*** Begin section ***

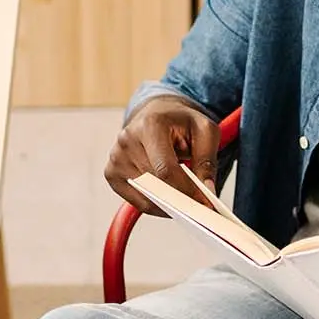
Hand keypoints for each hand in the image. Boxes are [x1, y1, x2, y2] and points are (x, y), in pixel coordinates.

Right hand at [103, 96, 220, 217]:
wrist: (157, 113)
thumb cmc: (181, 122)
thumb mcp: (205, 131)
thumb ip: (207, 160)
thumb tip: (207, 191)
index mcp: (150, 125)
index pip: (165, 169)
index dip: (185, 190)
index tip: (203, 204)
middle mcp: (127, 140)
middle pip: (155, 185)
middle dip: (179, 199)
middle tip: (199, 205)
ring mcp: (116, 157)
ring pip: (145, 197)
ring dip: (167, 202)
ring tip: (184, 195)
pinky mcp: (111, 172)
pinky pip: (136, 201)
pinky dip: (154, 205)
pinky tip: (167, 196)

*** End section ***

**What to work on:** Quote only the lines from the line containing "wrist: (157, 113)" through the end of the entries, keeping the first and the last.

**Task answer:**
wrist: (157, 113)
thumb cmc: (181, 122)
thumb mcp: (205, 131)
thumb ip: (207, 160)
thumb tip: (207, 191)
index mcp: (150, 125)
index pip: (165, 169)
index dip: (185, 190)
index tip: (203, 204)
middle mcp: (127, 140)
middle pip: (155, 185)
middle dip: (179, 199)
middle tip: (199, 205)
ring mcp: (116, 157)
ring pip: (145, 197)
ring dip: (167, 202)
ring tip: (184, 195)
pinky mcp: (111, 172)
pinky pip: (136, 201)
pinky dip: (154, 205)
pinky tip: (167, 196)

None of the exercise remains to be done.